We thought we’d have a baby by now.

A lifetime has passed. We’re different people. We were both there when our daughter was brought into the world. We were both there when our daughter left the world.

And this week, we are supposed to think about being thankful.

All over Facebook, people are doing this “Thankfulness” exercise, posting something they are thankful for every day. I missed the memo on this whole idea, but I do like the concept. Unfortunately, it has been a pretty emotional month – a hard one, to be frank. More friends are pregnant. The OtherDubs (Auntie K and Uncle M) are expecting a girl. It’s the first in a lifetime of holidays without our daughter. I have had a few really good cries – the puffy-eye kind. I want to be pregnant, and I’m not.

But we do need to give thanks, to count our blessings, and my number one blessing of 2012 was this: we had a beautiful baby girl this year. She died, but she was born and she was amazing and wonderful and her life taught me an important truth: This is all you get – this life, this day – and we should be thankful for and show our appreciation for all the blessings we are given in this moment. There is no time to waste.

I am thankful for our daughter. Everything is more important now, every person, every connection, every opportunity is different because of her.

I am thankful for my husband. Watching him love our daughter, seeing his strength as we’ve navigated this loss together, feeling his support in all the ways I’ve needed it, makes me realize what a once in a lifetime love we have. And I get to spend my life with this man. I am truly blessed.

I am thankful for my family. For a sister who runs with me, hugs me, gets nostalgic for the things we are missing but never in a way that sounds like whining. For a brother who is so sweet, who loved our girl so much that he wrote a poem for her (that I really need to post here), who plays a #3 golf ball inscribed with our daughter’s initials (“HRW”) in his tournaments. For a mother who prints off every single blog post, who shows up when I need her, who sells her photography to raise money for the Forget-Me-Not Foundation. For a father who texts me email-length notes about Hudson and football and love and politics, who keeps in touch with my father-in-law so they can talk grandpa-stuff, who always reminds me that I have the strength to handle this.
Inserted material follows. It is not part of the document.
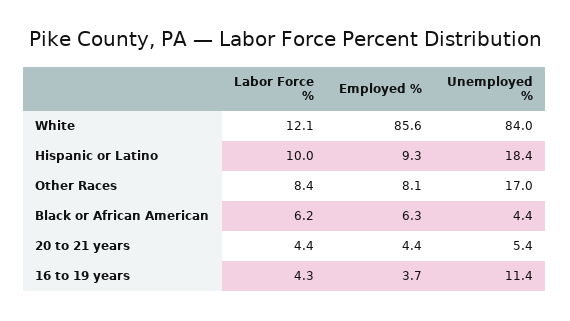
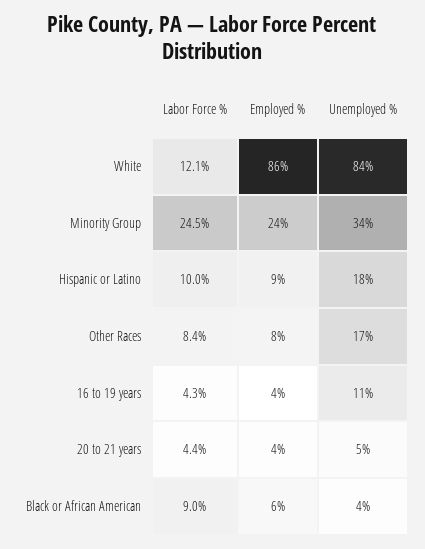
Labor Force %, Black or African American: 6.2 -> 9
Labor Force %, Minority Group: none -> 24.5
Employed %, Minority Group: none -> 24
Unemployed %, Minority Group: none -> 34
I am thankful that Uncle M and Auntie K are having a baby in March, a little girl who will bring so much joy to our family, a world of experiences we missed out on with Hudson. I can’t wait to meet her.

I am thankful for my in-laws. The concept of dreading a visit from the in-laws is completely foreign to me – I hit the jackpot in that department and my husband’s family is my own, a wonderful support system who raised such a gentleman for me to marry.

I am thankful for my dogs, for sunshine, for baked goods, for good books, for clothes that fit and for access to the Internet.

I am thankful for my body. What an amazing thing the human body is! I can run for miles after having a live human baby (almost 8 pounds!) pulled from a 6 1/2″ incision (I just measured) in my abdomen.

I am thankful that an elderly pediatrician was able to get my baby girl’s heart beating so that I could spend the best three days of my life with her.

I am thankful for time, for a future, for hope, for comments on my blog and for notes from people who never even met Hudson whose lives have been impacted by her story and ours.

I am thankful for my friends, this amazing group of people from different stages of my life who have stuck around as I’ve grown up, who have seen me in my wildest and my tamest of moments, who have listened through failed love stories and disliked people on my behalf, who let me talk about Hudson and ramble a stream-of-consciousness riff of emotion and never tune out, who let me feel how I need to feel and sometimes go there with me. These are the people I want in my children’s lives.

I am thankful for this moment. For the next. For five minutes and five years from now, if I am so lucky.

Count your blessings, one by one. You’ll find that life given you millions of things to be thankful for, and that your life is beautiful if you let it be.